*** Opening of Study material ***

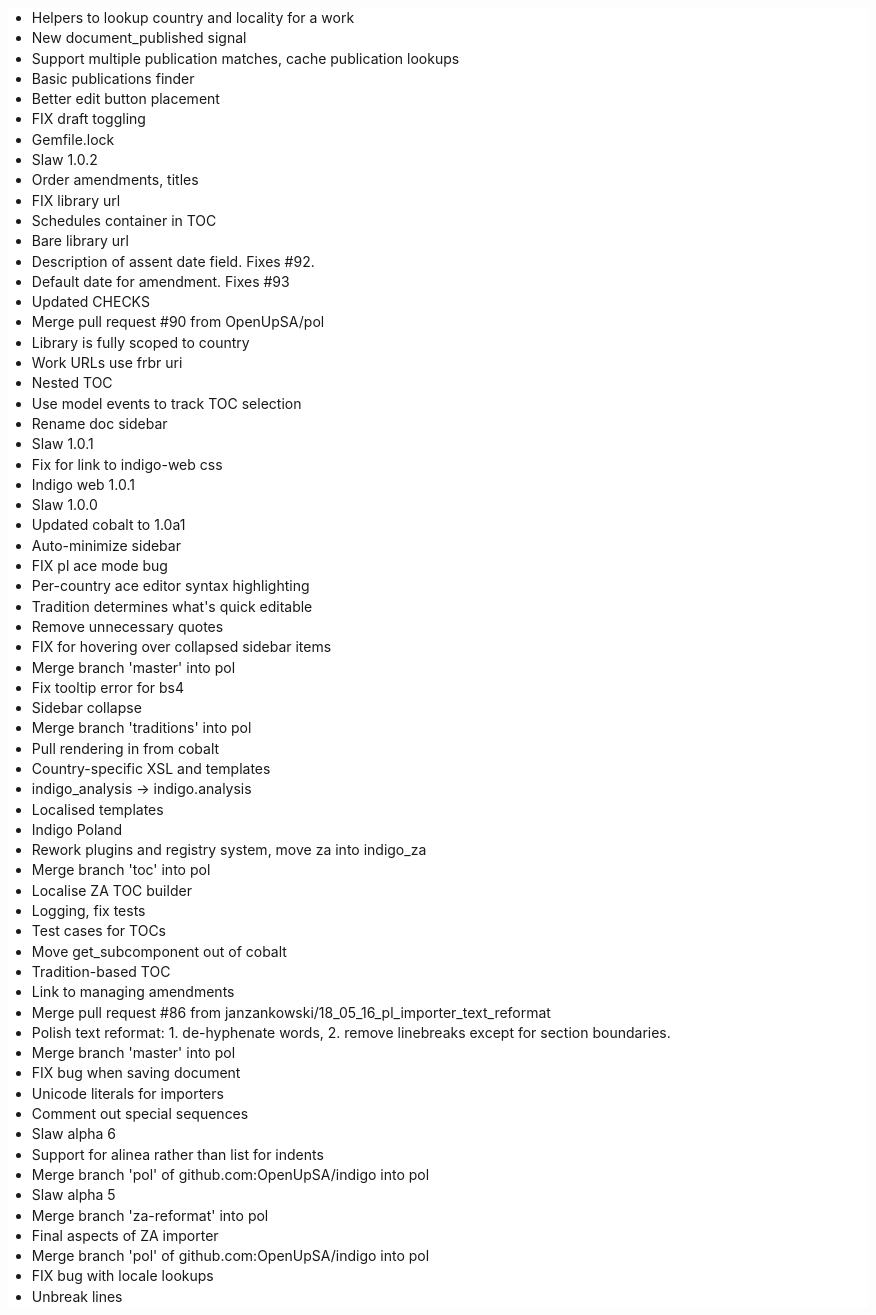   * Helpers to lookup country and locality for a work
  * New document_published signal
  * Support multiple publication matches, cache publication lookups
  * Basic publications finder
  * Better edit button placement
  * FIX draft toggling
  * Gemfile.lock
  * Slaw 1.0.2
  * Order amendments, titles
  * FIX library url
  * Schedules container in TOC
  * Bare library url
  * Description of assent date field. Fixes #92.
  * Default date for amendment. Fixes #93
  * Updated CHECKS
  * Merge pull request #90 from OpenUpSA/pol
  * Library is fully scoped to country
  * Work URLs use frbr uri
  * Nested TOC
  * Use model events to track TOC selection
  * Rename doc sidebar
  * Slaw 1.0.1
  * Fix for link to indigo-web css
  * Indigo web 1.0.1
  * Slaw 1.0.0
  * Updated cobalt to 1.0a1
  * Auto-minimize sidebar
  * FIX pl ace mode bug
  * Per-country ace editor syntax highlighting
  * Tradition determines what's quick editable
  * Remove unnecessary quotes
  * FIX for hovering over collapsed sidebar items
  * Merge branch 'master' into pol
  * Fix tooltip error for bs4
  * Sidebar collapse
  * Merge branch 'traditions' into pol
  * Pull rendering in from cobalt
  * Country-specific XSL and templates
  * indigo_analysis -> indigo.analysis
  * Localised templates
  * Indigo Poland
  * Rework plugins and registry system, move za into indigo_za
  * Merge branch 'toc' into pol
  * Localise ZA TOC builder
  * Logging, fix tests
  * Test cases for TOCs
  * Move get_subcomponent out of cobalt
  * Tradition-based TOC
  * Link to managing amendments
  * Merge pull request #86 from janzankowski/18_05_16_pl_importer_text_reformat
  * Polish text reformat: 1. de-hyphenate words, 2. remove linebreaks except for section boundaries.
  * Merge branch 'master' into pol
  * FIX bug when saving document
  * Unicode literals for importers
  * Comment out special sequences
  * Slaw alpha 6
  * Support for alinea rather than list for indents
  * Merge branch 'pol' of github.com:OpenUpSA/indigo into pol
  * Slaw alpha 5
  * Merge branch 'za-reformat' into pol
  * Final aspects of ZA importer
  * Merge branch 'pol' of github.com:OpenUpSA/indigo into pol
  * FIX bug with locale lookups
  * Unbreak lines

*** Close of Study material ***

_Work required_. Excluding the pictures, restate the records above word for word.

_Answer section_.
   * Helpers to lookup country and locality for a work
  * New document_published signal
  * Support multiple publication matches, cache publication lookups
  * Basic publications finder
  * Better edit button placement
  * FIX draft toggling
  * Gemfile.lock
  * Slaw 1.0.2
  * Order amendments, titles
  * FIX library url
  * Schedules container in TOC
  * Bare library url
  * Description of assent date field. Fixes #92.
  * Default date for amendment. Fixes #93
  * Updated CHECKS
  * Merge pull request #90 from OpenUpSA/pol
  * Library is fully scoped to country
  * Work URLs use frbr uri
  * Nested TOC
  * Use model events to track TOC selection
  * Rename doc sidebar
  * Slaw 1.0.1
  * Fix for link to indigo-web css
  * Indigo web 1.0.1
  * Slaw 1.0.0
  * Updated cobalt to 1.0a1
  * Auto-minimize sidebar
  * FIX pl ace mode bug
  * Per-country ace editor syntax highlighting
  * Tradition determines what's quick editable
  * Remove unnecessary quotes
  * FIX for hovering over collapsed sidebar items
  * Merge branch 'master' into pol
  * Fix tooltip error for bs4
  * Sidebar collapse
  * Merge branch 'traditions' into pol
  * Pull rendering in from cobalt
  * Country-specific XSL and templates
  * indigo_analysis -> indigo.analysis
  * Localised templates
  * Indigo Poland
  * Rework plugins and registry system, move za into indigo_za
  * Merge branch 'toc' into pol
  * Localise ZA TOC builder
  * Logging, fix tests
  * Test cases for TOCs
  * Move get_subcomponent out of cobalt
  * Tradition-based TOC
  * Link to managing amendments
  * Merge pull request #86 from janzankowski/18_05_16_pl_importer_text_reformat
  * Polish text reformat: 1. de-hyphenate words, 2. remove linebreaks except for section boundaries.
  * Merge branch 'master' into pol
  * FIX bug when saving document
  * Unicode literals for importers
  * Comment out special sequences
  * Slaw alpha 6
  * Support for alinea rather than list for indents
  * Merge branch 'pol' of github.com:OpenUpSA/indigo into pol
  * Slaw alpha 5
  * Merge branch 'za-reformat' into pol
  * Final aspects of ZA importer
  * Merge branch 'pol' of github.com:OpenUpSA/indigo into pol
  * FIX bug with locale lookups
  * Unbreak lines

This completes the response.